*Excerpt:*
:::::

As noted here recently, change is in the air regarding SEC basketball scheduling, as the league is considering doing away with divisional play and adopting an 18-game conference slate. The primary purpose of doing away with the divisions in basketball is to avoid the incongruity caused by allowing a weak divisional champion to receive a higher seed than its SEC record warrants, and the idea appears to be picking up steam in Destin.
The Florida Gators’ Billy Donovan proposes to solve the seeding problem by using RPI to seed the conference tourney, but that "solution" goes too far by half. The critics of RPI are legion, Senator Blutarsky correctly notes that reliance upon RPI would reduce the importance of the SEC slate, and teams already have adequate incentive to schedule tough non-conference games because of the importance of RPI to one’s NCAA Tournament chances. (If you don’t believe me, just ask a fan of the Alabama Crimson Tide.) Remember the controversy over the Big 12 using the BCS standings to decide which team would represent the South Division in the conference championship game in football? That’s what Coach Donovan’s idea would do to basketball. Thanks, but no thanks.
I propose a more moderate course: keep the divisions, seed the conference tournament by conference record, and expand the conference schedule to 18 games.
The divisional format has the virtue of maintaining established rivalries; fans of the Georgia Bulldogs like knowing there will be trips to Columbia, Gainesville, Knoxville, Lexington, and Nashville every year. Well, all right, we don’t like knowing there will be a trip to Nashville every year, but that’s the fault of the Vanderbilt Commodores’ archaic oddball gymnasium, which you can’t lay at the feet of the Music City.
Rather than relying upon RPI, the league can simply seed by conference record, which is the closest thing to an objective measure we have available to us. Doing away with the divisions is unnecessary; just don’t give free passes to division champions with weaker records. Seed the tournament from first through twelfth by going best to worst, without regard to division. If that means two teams who met twice in the regular season will square off a third time in a third city in the tournament, so be it; that often happens in the later rounds, anyway.
How do you go to an 18-game conference schedule without doing away with the divisions? This isn’t easy, but, then again, going to an 18-game conference schedule isn’t easy even with a scrapping of the divisional structure, so keeping the divisions doesn’t necessarily complicate matters further. In fact, if we borrow a bit from football, the divisional format makes it somewhat more straightforward. Just do this:
- Every team plays the other five teams in its division twice annually, once at home and once on the road. That accounts for ten games, five home and five away. In the Fox Hounds’ case, Georgia would play Florida, Kentucky, South Carolina, Tennessee, and Vanderbilt twice a year, every year.

:::::

*Material provided:*
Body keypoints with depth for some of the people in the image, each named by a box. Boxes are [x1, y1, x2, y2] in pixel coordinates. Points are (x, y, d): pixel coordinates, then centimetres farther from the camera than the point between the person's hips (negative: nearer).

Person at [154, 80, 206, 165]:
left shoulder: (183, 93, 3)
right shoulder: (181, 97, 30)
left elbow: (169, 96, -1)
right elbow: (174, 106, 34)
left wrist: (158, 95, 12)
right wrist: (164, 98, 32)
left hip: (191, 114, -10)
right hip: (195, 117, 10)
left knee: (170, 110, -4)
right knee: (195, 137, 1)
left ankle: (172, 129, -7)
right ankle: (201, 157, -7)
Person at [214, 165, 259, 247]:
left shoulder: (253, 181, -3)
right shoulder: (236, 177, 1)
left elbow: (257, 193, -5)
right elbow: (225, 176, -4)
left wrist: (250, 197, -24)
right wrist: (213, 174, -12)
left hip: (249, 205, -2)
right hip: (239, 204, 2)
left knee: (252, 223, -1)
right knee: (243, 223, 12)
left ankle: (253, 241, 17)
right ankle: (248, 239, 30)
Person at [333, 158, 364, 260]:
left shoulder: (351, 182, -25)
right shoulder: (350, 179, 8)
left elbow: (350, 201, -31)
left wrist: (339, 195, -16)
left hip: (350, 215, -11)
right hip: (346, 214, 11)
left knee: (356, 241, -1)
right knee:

:::::

*Task prompt:*
Answer these questions about the post on SEC basketball scheduling:
1. Which coach proposes using RPI to seed the conference tournament?
2. How many games long would the expanded conference schedule be?
3. Under the proposed format, how many games does each team play against the other teams in its own division each year?
Rely only on the text, not the records.

*Exercise answer:*
1. Billy Donovan of the Florida Gators.
2. 18 games.
3. Ten games, five at home and five away.